Kentucky State Police now want to hear from area residents who had trees trimmed or removed from their property around the time of Officer Jason Ellis' murder.
Before Tuesday, investigators were tight-lipped about the type of debris that Ellis was attempting to clear when he was shot multiple times on an off ramp to the Bluegrass Parkway on May 25th.
"We are asking anyone that had any tree trimming or yard work done, we would ask that they contact Kentucky State Police," Trooper Brad Riley told reporters during an afternoon news conference Tuesday. "Part of what Officer Jason Ellis was removing was some tree debris... some tree limbs."
Kentucky State Police have said they believe the debris was intentionally placed there and that Ellis was ambushed in a "premeditated" killing.

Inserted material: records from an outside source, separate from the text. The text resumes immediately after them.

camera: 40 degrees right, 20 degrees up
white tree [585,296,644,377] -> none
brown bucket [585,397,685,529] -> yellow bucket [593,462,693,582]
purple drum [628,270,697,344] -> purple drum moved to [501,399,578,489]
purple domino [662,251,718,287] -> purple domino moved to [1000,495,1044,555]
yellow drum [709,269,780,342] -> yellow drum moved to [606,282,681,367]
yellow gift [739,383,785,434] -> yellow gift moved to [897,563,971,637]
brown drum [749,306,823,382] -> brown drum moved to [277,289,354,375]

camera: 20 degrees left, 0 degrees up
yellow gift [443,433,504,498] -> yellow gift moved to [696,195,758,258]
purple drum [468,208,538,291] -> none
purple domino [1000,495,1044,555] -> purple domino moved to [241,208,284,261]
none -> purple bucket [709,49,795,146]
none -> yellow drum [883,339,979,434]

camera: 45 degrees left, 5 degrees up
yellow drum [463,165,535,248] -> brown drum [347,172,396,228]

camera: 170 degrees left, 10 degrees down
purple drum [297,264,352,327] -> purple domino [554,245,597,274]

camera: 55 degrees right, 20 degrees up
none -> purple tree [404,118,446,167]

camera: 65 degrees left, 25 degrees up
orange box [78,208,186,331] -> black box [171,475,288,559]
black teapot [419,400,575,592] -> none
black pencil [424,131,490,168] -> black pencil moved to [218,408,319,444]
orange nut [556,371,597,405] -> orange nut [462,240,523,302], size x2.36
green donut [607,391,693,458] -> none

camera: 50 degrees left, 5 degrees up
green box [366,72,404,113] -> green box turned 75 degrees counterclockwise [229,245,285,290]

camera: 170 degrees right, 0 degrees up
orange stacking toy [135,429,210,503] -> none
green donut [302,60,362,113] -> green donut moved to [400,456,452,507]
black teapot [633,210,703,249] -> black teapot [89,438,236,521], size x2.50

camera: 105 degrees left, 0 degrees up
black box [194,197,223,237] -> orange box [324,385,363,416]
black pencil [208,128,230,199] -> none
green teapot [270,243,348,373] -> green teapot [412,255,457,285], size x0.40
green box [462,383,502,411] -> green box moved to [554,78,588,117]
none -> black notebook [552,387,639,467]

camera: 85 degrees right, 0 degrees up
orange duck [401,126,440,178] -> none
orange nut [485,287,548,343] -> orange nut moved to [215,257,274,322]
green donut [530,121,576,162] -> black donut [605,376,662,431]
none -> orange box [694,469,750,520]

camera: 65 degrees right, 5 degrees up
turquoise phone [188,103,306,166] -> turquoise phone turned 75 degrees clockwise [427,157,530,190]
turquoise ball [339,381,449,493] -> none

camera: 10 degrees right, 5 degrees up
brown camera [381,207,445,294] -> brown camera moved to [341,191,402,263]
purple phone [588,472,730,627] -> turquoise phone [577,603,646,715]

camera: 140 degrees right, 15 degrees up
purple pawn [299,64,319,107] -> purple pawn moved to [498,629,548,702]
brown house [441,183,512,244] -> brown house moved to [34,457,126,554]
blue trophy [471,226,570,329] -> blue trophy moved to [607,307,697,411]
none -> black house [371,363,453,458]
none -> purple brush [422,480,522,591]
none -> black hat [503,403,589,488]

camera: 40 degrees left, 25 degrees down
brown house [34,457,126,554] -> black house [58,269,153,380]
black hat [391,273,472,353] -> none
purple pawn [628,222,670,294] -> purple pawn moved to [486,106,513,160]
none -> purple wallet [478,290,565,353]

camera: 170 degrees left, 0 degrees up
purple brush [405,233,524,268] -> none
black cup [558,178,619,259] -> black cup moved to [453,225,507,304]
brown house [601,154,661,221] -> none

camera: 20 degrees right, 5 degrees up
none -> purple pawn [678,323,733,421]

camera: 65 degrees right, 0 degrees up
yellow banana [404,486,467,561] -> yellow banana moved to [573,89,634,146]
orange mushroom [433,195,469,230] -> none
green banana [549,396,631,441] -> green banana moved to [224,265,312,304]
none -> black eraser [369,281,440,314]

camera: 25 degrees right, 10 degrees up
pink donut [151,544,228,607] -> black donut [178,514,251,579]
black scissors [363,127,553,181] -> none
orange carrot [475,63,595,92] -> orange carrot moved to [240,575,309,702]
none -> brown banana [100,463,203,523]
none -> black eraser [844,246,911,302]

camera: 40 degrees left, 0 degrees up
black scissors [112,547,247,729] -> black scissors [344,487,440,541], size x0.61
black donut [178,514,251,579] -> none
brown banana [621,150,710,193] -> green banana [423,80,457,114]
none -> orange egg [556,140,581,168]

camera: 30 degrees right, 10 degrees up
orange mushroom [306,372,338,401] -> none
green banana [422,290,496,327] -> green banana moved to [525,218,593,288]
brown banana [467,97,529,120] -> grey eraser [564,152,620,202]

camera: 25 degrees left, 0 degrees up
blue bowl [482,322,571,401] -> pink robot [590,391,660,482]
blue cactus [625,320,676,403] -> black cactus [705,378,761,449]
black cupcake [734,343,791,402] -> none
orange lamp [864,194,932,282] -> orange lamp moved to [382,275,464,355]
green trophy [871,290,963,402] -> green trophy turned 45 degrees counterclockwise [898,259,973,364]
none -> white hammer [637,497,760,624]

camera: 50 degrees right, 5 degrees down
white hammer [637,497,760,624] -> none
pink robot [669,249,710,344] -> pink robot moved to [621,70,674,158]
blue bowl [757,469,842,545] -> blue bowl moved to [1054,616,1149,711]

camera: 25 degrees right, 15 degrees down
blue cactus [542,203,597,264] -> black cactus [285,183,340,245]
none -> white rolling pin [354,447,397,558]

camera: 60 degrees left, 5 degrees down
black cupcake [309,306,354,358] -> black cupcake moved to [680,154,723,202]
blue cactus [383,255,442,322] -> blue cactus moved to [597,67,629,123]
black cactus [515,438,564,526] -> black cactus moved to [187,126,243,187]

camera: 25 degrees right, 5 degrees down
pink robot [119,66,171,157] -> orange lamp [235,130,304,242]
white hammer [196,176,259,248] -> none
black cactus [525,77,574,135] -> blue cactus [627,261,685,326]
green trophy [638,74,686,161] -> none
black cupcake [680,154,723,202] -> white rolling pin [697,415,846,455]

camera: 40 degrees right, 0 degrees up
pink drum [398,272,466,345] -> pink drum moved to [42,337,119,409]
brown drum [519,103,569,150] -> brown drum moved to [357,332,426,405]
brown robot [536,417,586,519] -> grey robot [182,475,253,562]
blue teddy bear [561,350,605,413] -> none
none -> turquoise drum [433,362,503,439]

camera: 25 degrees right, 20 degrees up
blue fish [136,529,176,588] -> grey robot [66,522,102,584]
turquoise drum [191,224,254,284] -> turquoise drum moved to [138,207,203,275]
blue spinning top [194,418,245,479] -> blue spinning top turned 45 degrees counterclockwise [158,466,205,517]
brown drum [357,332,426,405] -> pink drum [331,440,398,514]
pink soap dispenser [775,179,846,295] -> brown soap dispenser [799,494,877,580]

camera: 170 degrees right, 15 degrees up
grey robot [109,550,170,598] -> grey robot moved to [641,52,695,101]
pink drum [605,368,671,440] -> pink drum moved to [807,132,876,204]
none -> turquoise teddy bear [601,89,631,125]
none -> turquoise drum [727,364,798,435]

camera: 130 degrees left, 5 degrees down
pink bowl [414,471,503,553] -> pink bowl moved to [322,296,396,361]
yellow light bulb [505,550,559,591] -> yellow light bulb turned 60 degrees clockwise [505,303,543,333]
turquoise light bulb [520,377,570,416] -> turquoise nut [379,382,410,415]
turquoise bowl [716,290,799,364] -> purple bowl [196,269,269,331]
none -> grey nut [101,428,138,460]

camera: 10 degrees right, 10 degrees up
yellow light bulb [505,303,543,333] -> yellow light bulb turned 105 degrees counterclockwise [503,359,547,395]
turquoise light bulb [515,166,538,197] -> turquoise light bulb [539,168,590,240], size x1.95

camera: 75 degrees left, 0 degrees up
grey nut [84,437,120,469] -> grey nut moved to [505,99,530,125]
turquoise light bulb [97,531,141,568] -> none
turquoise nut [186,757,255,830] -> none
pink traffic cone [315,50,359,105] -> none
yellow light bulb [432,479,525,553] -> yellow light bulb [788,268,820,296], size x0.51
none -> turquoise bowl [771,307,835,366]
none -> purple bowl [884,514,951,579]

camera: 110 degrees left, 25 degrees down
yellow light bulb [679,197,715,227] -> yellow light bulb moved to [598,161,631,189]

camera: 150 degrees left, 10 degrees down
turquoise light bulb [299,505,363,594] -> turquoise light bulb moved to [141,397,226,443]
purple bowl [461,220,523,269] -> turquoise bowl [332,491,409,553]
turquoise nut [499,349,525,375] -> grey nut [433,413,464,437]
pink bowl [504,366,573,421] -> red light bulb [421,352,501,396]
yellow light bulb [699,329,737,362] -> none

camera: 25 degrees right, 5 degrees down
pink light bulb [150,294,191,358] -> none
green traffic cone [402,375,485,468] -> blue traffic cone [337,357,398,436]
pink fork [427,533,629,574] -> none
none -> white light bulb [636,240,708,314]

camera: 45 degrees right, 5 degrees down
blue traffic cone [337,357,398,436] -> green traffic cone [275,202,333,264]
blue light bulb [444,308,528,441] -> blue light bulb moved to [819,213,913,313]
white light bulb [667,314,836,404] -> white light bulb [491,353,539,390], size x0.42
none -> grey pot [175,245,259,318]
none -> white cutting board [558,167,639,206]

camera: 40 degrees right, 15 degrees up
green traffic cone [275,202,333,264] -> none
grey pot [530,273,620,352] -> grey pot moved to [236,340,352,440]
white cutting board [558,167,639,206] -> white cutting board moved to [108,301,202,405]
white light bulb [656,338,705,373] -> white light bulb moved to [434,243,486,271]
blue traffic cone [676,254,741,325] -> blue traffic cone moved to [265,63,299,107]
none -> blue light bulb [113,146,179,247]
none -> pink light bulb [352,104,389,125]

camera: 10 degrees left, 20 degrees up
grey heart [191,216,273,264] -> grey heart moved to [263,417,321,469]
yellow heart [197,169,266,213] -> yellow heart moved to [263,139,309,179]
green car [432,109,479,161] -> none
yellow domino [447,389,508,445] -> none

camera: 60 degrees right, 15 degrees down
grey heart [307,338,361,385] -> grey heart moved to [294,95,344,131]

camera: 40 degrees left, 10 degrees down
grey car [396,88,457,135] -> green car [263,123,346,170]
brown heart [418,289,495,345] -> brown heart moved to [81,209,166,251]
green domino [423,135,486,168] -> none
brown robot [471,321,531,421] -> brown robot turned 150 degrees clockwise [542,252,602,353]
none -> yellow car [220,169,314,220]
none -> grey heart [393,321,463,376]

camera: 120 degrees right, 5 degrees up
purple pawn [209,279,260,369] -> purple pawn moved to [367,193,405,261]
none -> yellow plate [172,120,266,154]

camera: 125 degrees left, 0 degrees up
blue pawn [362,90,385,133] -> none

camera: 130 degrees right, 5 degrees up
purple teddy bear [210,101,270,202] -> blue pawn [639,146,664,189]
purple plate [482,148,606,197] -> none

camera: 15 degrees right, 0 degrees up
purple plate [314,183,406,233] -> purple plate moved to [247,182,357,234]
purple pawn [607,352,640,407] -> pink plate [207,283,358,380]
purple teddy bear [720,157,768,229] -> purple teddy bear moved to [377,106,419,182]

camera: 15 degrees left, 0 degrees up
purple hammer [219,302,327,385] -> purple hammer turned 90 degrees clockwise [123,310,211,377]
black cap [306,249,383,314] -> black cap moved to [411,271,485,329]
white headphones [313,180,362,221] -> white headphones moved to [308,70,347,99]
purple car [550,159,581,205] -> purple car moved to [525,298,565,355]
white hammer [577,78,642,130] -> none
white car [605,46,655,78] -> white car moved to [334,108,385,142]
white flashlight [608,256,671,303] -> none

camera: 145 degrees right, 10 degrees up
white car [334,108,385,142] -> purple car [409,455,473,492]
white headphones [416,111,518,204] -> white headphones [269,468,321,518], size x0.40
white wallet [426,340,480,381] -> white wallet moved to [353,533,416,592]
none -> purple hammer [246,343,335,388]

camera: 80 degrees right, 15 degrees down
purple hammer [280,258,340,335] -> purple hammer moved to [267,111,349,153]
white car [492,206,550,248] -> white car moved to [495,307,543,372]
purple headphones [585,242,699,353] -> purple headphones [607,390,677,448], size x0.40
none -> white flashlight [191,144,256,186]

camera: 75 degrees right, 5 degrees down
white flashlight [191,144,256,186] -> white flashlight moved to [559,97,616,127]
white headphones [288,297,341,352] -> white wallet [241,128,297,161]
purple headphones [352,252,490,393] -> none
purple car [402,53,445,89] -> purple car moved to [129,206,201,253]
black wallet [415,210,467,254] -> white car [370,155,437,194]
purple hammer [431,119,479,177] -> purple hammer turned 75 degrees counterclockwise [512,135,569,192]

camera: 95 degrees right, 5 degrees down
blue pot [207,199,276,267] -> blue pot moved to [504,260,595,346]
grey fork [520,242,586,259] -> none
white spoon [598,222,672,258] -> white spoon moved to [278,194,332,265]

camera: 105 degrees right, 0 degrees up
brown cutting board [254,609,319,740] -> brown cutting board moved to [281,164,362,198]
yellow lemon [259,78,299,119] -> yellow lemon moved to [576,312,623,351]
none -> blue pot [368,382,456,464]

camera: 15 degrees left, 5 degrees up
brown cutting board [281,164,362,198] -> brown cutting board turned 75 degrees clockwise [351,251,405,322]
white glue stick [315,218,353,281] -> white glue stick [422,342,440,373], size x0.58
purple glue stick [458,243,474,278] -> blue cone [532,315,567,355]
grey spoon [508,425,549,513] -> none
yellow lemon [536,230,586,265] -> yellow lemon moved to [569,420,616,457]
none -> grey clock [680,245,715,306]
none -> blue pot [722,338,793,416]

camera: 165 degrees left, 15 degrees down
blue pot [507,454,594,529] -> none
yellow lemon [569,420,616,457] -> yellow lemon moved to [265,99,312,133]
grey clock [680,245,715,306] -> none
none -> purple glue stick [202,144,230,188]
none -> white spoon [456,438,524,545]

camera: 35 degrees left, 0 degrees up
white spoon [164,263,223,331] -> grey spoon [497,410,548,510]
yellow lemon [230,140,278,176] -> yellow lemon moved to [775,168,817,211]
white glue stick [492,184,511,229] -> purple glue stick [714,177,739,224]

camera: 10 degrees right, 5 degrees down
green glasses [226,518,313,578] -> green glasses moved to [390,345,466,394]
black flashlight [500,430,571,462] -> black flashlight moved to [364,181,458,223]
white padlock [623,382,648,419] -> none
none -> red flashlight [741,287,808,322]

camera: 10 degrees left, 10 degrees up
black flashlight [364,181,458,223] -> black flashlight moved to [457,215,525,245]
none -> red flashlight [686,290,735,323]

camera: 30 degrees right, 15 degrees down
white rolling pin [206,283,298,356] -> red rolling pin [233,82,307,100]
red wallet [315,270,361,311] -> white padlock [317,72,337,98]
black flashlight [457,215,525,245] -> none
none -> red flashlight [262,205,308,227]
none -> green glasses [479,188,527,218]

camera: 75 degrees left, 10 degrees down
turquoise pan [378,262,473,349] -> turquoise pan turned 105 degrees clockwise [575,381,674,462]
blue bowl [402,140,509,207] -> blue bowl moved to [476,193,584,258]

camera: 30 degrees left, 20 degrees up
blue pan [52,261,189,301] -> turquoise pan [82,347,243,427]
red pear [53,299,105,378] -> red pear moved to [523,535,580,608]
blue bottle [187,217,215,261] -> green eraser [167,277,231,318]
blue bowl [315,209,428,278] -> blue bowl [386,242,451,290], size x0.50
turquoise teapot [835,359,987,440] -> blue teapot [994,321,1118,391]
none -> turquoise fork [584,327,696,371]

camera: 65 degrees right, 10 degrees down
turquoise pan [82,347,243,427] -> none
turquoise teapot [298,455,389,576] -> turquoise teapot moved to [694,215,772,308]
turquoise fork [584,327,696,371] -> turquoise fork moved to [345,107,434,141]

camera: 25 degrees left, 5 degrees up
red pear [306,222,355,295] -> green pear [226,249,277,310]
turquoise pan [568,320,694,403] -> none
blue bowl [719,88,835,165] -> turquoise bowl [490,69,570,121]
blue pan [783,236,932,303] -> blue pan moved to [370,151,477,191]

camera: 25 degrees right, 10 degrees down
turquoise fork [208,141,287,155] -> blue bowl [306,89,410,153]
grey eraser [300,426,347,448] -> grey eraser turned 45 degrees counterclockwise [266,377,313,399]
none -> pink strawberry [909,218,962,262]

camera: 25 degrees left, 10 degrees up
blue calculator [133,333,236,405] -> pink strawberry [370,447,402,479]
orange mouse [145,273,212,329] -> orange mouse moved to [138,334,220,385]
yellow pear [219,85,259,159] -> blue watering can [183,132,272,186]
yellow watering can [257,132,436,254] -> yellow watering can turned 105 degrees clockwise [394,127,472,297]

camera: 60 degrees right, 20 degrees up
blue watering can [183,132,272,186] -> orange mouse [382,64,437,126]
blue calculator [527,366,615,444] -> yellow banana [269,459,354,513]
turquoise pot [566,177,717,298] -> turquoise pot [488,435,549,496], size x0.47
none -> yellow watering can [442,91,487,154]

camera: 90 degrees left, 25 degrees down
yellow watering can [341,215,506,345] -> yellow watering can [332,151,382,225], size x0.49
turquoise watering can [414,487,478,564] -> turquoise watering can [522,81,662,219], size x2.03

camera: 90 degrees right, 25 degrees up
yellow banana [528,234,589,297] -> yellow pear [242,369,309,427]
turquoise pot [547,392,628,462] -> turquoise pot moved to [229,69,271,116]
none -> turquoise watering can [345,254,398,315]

Bardstown Police Chief Rick McCubbin, who has said he believes Ellis was specifically targeted because of his police work, was asked Tuesday about how important those tree limbs are to the investigation.
"(I'd say) vital at this point because that's pretty much all we've got to be quite honest. There are other pieces of evidence of course but right now that's the most we've got," McCubbin told WDRB's Bennett Haeberle.
A Kentucky State Police spokesman said the limbs did not appear to be from the immediate area, but declined to provide further details.
"We are not going to release any more of the investigation right now. What we've released is what we release," said Riley.
Chief Rick McCubbin says his officers are still becoming accustomed to the "new normal" - a daily police life without their only K-9 officer. McCubbin says he's anxious for an arrest.
"If it takes a lot longer to be solved, I have to learn to be patient. I want it done right. I don't want any dismissals in court at this point," McCubbin said.
Ellis' picture has been placed in numerous store front windows in Bardstown. The crime has rattled the community.
"Especially to this magnitude (of something like this). It just breaks your heart. My heart goes out to the family. Whoever did this needs to be caught," said Wilma Sorrell, a Bardstown resident who stopped by the Bardstown Police Department to buy a raffle ticket. She later learned the raffle tickets benefiting a fund for Officer Ellis were sold out.
A reward fund leading to the arrest of those responsible for Ellis' murder has topped $125,000 and is expected to grow.